● TASK TO CARRY OUT
In three sentences, summarize the passage on map fields.

● PASSAGE SHOWN
The set of types allowed as a map key is restricted since the key must have a clear notion of value-based identity, so that duplicate keys can be identified, to ensure uniqueness.

The actual value for a field type may not have more than one value associated with any given key. If a value on the wire indicates duplicate keys, when the map is deserialized, only the last value for the key is retained and earlier, duplicate values are discarded.

Maps implicitly declare a nested message named <PascalCaseName>Entry, where PascalCaseName is the field's name converted to Pascal case. For example, a map field named settings_dictionary would result in an implicitly declared message named SettingsDictionaryEntry. Thus it is an error for a message to contain both a map field named settings_dictionary and an explicit nested message named SettingsDictionaryEntry as this would result in a name conflict for the nested message.

The logic to compute the Pascal case name for map entry messages is identical to the logic to compute the JSON name, except that the first character is forced to be upper-case.

The synthetic message is defined with two fields: key and value, with field numbers 1 and 2 respectively. The types of these fields matches the key and value types in the declaration. It also uses a special message option named map_entry, indicating to code generators that this is the entry for a map field.

● RECORDED DATA

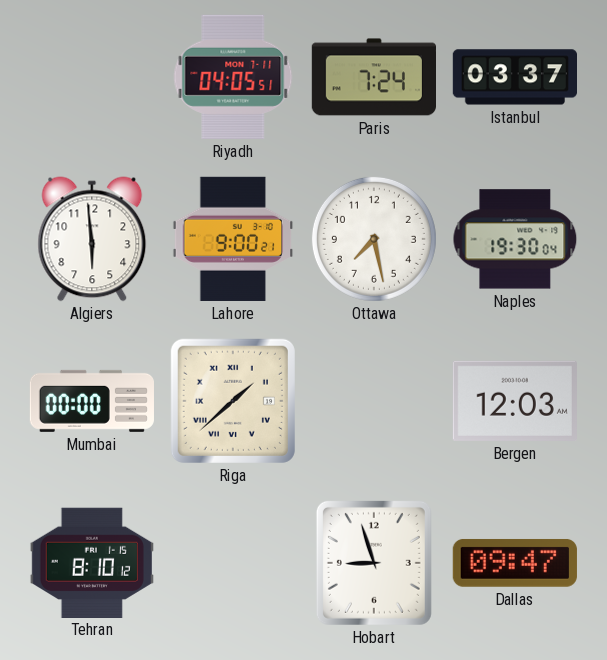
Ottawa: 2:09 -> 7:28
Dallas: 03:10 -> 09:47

● RESPONSE TO THIS EXERCISE
The types allowed as map keys are restricted because a key needs value-based identity, so that duplicates can be found and uniqueness kept. When the wire data shows duplicate keys, deserialization keeps only the last value for each key. Each map implicitly declares a nested message named from the field's name in Pascal case plus "Entry," so an explicit nested message with that name is a conflict, and this synthetic message has a key field numbered 1 and a value field numbered 2 and carries the map_entry option for code generators.